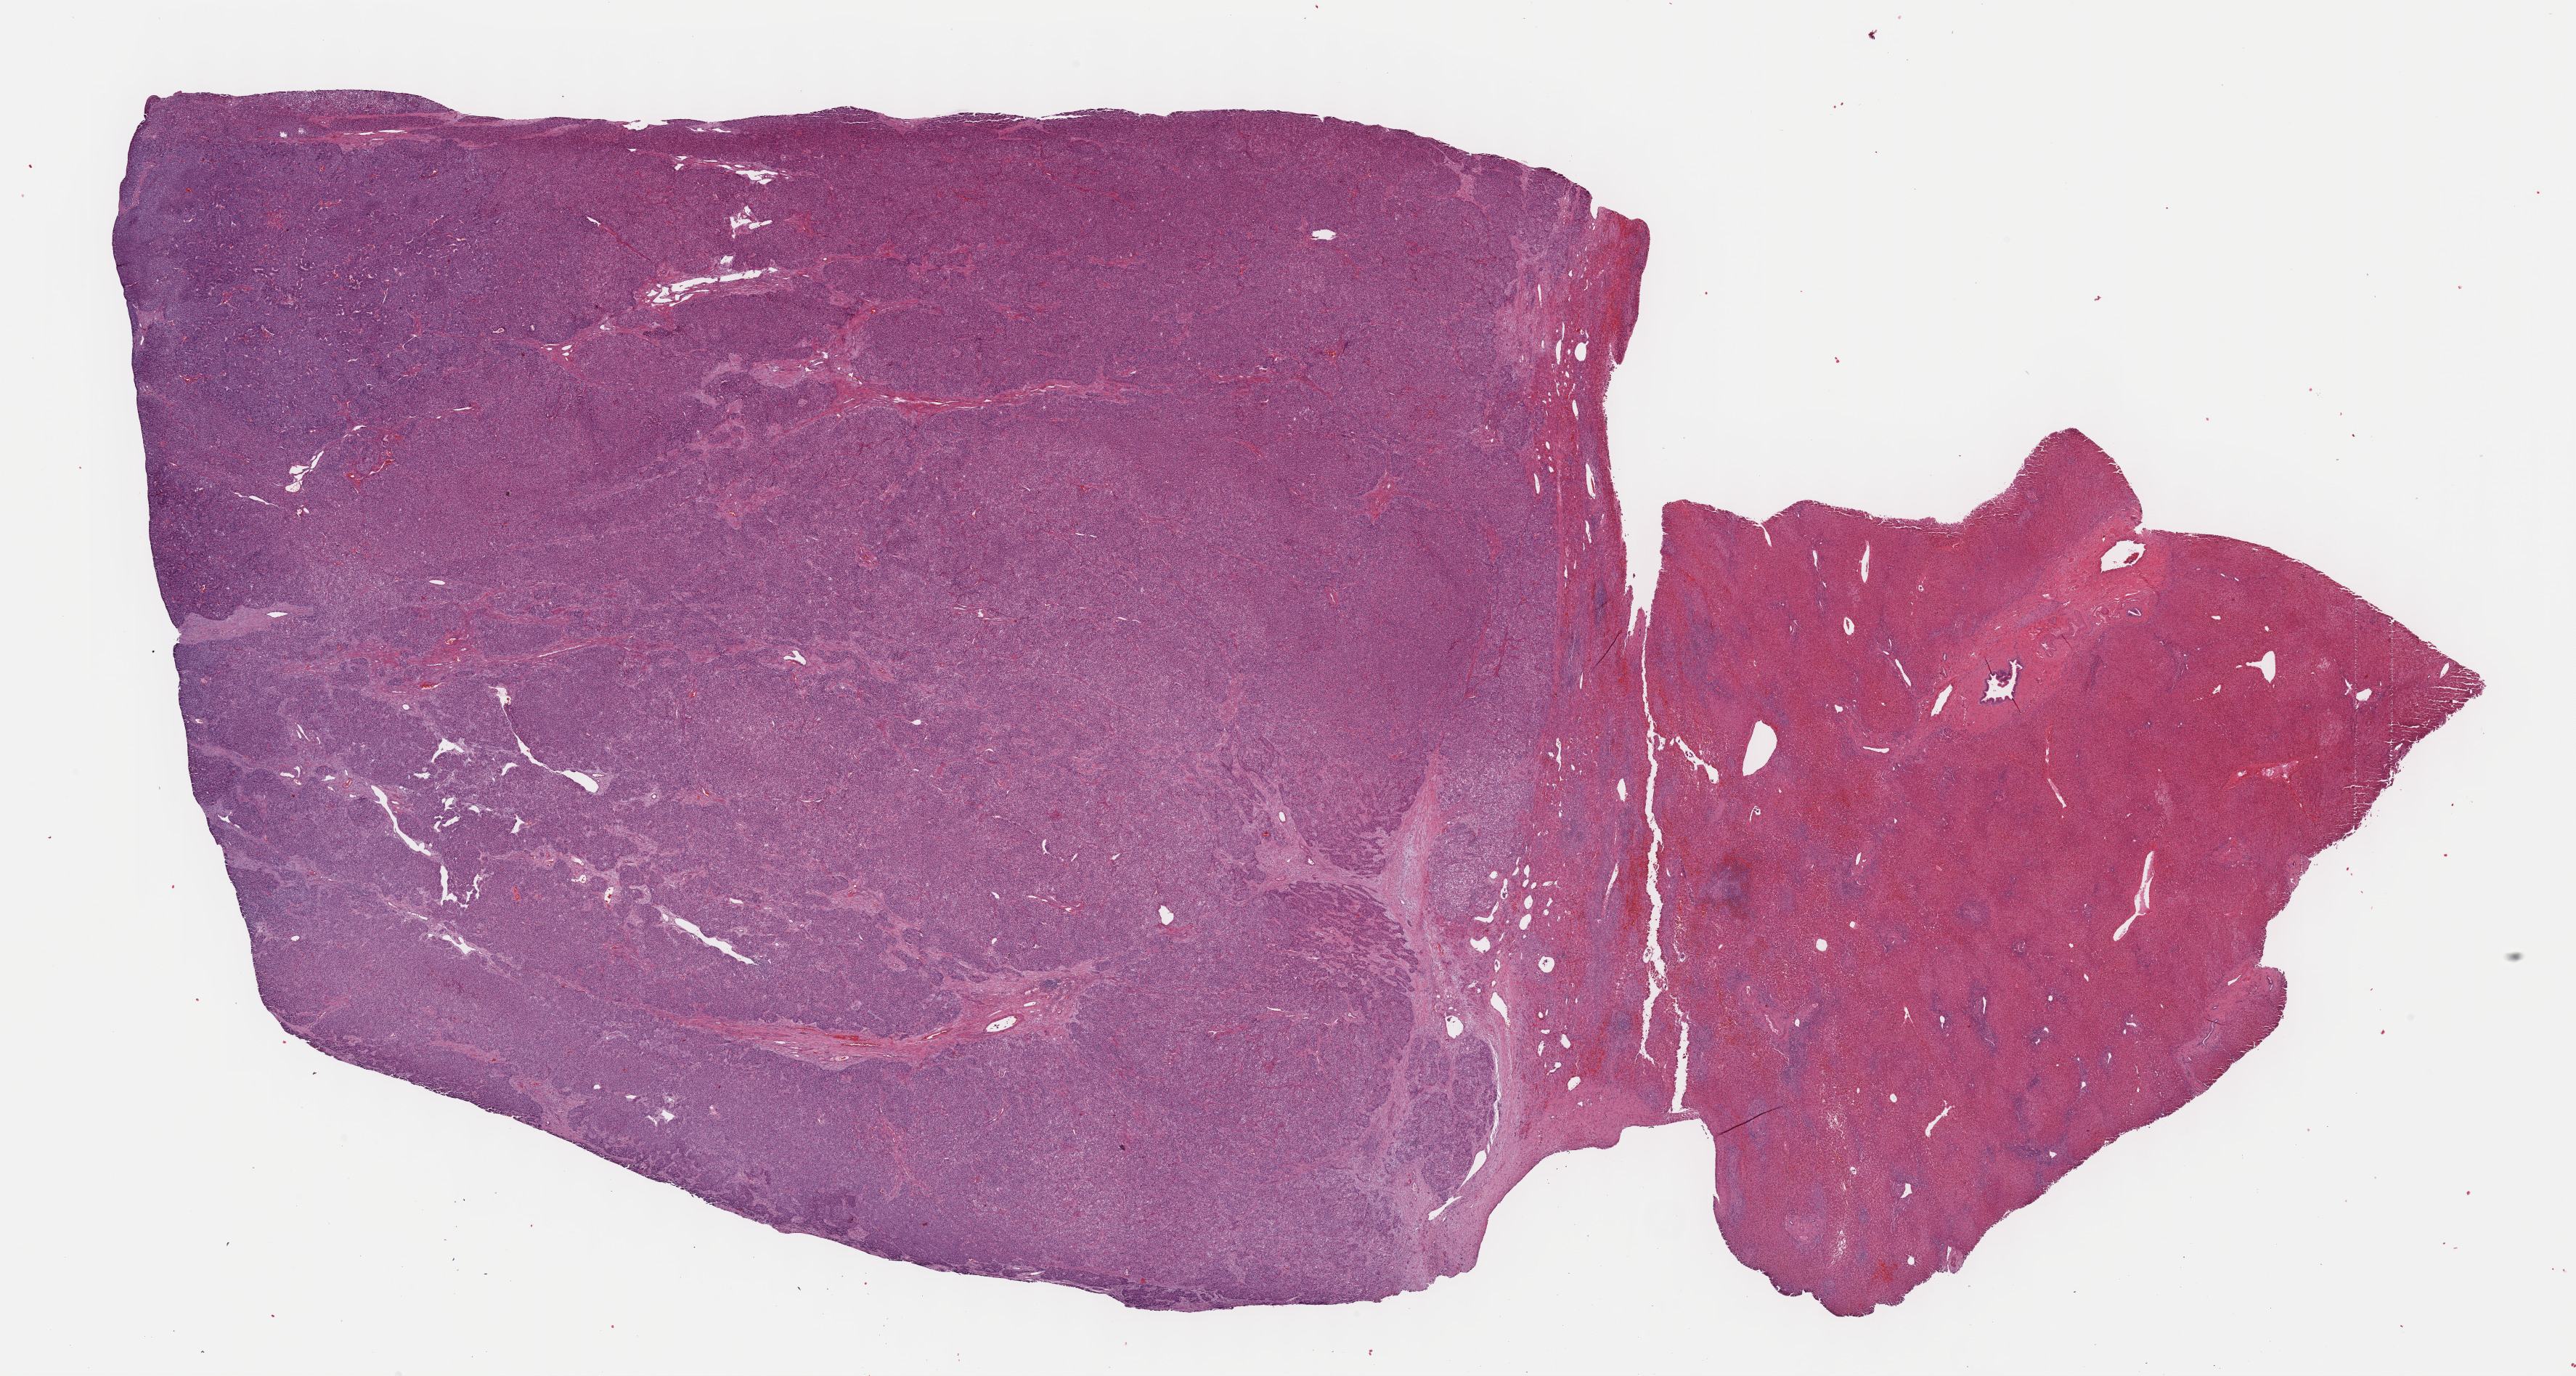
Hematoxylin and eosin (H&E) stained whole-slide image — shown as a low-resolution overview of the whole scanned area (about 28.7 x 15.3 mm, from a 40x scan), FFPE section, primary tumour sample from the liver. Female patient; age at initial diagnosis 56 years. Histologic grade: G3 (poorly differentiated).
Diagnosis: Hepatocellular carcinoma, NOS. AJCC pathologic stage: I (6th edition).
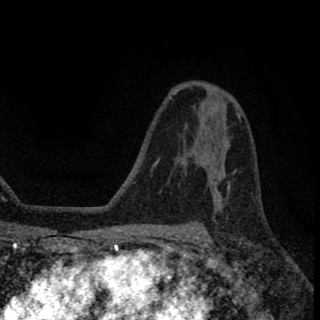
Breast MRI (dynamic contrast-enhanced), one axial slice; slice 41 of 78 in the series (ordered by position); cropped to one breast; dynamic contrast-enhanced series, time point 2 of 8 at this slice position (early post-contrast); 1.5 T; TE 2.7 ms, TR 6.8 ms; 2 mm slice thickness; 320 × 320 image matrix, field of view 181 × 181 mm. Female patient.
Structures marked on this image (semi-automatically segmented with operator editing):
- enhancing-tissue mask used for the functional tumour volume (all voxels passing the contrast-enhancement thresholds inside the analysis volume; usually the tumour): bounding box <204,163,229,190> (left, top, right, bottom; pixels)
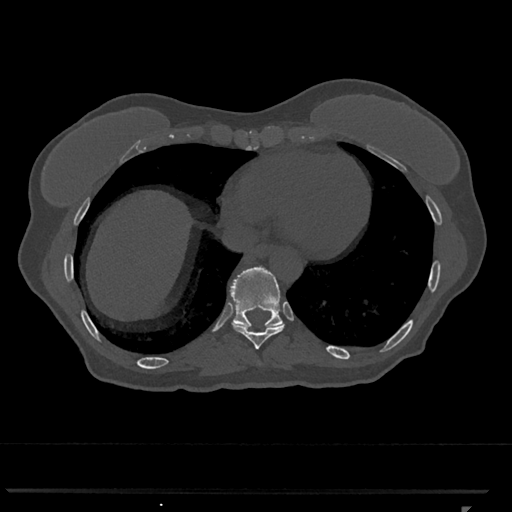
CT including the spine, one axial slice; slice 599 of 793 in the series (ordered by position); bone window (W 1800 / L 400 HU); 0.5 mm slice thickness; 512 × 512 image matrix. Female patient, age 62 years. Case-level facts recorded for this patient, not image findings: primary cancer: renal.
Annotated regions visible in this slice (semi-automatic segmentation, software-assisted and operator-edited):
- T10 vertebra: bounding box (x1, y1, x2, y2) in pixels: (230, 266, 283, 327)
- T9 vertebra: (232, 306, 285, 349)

*BRIEF:*
Give only the number of lines in the data that hold the word "operator".

*ANSWER TO THIS PROBLEM:*
2